Esta dissimulação também levanta uma dúvida. Se há alguma desonestidade errónea numa parte do seu Diário, isso indica claramente que poderia haver outras... O processo de beatificação levado a cabo pela Santa Madre Igreja - como todas as mães, sempre tão boas, mas sempre tão vigilantes - nunca se baseou unicamente nas palavras do candidato como prova de santidade. Ela sempre examina os fatos com sabedoria e atenção e esclarece quaisquer dúvidas. Parece-me que o caso de Angelo Roncalli merece um estudo e explicações verdadeiramente sérias aos fiéis. Caso contrário poderíamos ter a “canonização” do novo Modernismo – o Progressismo.

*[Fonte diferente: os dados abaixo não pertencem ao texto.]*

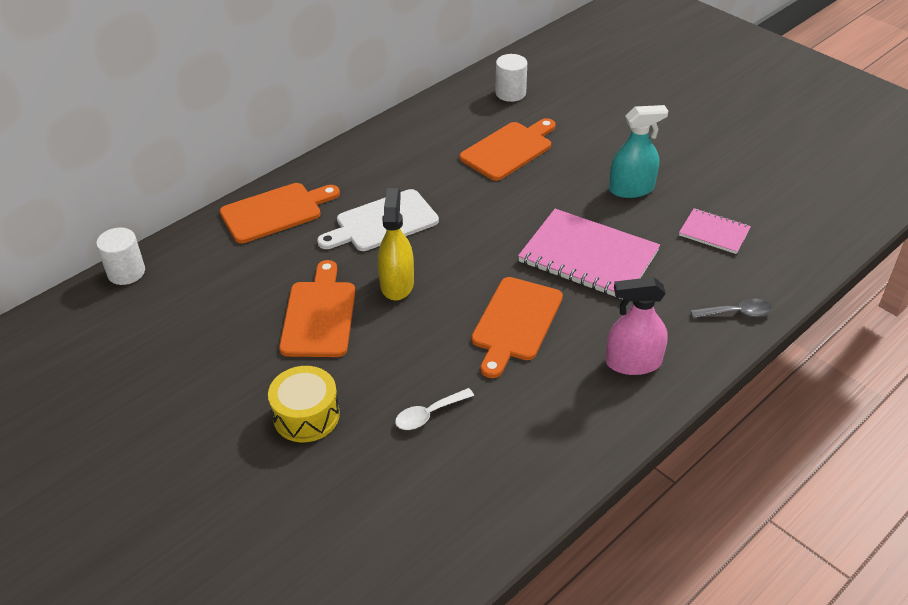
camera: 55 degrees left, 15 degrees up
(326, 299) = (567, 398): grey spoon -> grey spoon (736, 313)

1. "Giovanni XXIII de 'destra' o di 'sinistra?'" em Avvenire, 1º de junho de 1993
2. Memórias pessoais, apud Massimo Iodini, "L'Angelo della semplicitá," em Avvenire, 1º de junho de 1993.
3. Yves Congar, Eglise Catholique et France Moderne, Paris: Hachette, 1978, pp. 37-8.
4. La mécanique politique de Vatican II, Paris: Beauchesne, 1975, p. 77.
5. Jean Puyo interroge le Père Congar - Une vie pour la verité, Paris: Centurion, 1975, p. 124.
6. Atila Sinke Guimarães, Nas águas turvas do Vaticano II, Capítulo IV, §2, nota 2, Capítulo VI § 49, 52-55, 83, nota 47).
7. "Histoire des textes de la Constitution pastorale," em L'Eglise dans le monde de ce tempe, Constitution pastorale Gaudium et spes, Paris: Cerf, 1967, vol. 1, p. 217.
8. "Un nouveau style de papauté," em La Nouvelle image de l'Eglise - Bilan du Concile Vatican II, Paris: Mame, 1967, p. 131).
9. Yves Congar, Le Concile au jour le jour - Deuxième session, Paris, Cerf, 1964).
10. Elogios a João XXIII, em Il dialogo alla prova, Firenze: Vallechi, 1964, p. 91, apud Philippe de la Trinité, Dialogue avec le marxisme? - Ecclesiam Suam et Vatican II, Paris, Cedre, 1966, p. 50).
11. "O Concilio na visão de Roncalli," entrevista com Lucio Brunelli, in 30 Giorni, junho de 1988, p. 69.
12. Stefano Paci and Paolo Biondi, "Assim falou o Cardeal 'guerreiro,'" in 30 Dias, junho 1989, p. 69.
“Dada a atualidade do tema deste artigo, TIA do Brasil resolveu republicá-lo - mesmo se alguns dados são antigos - para benefício de nossos leitores.”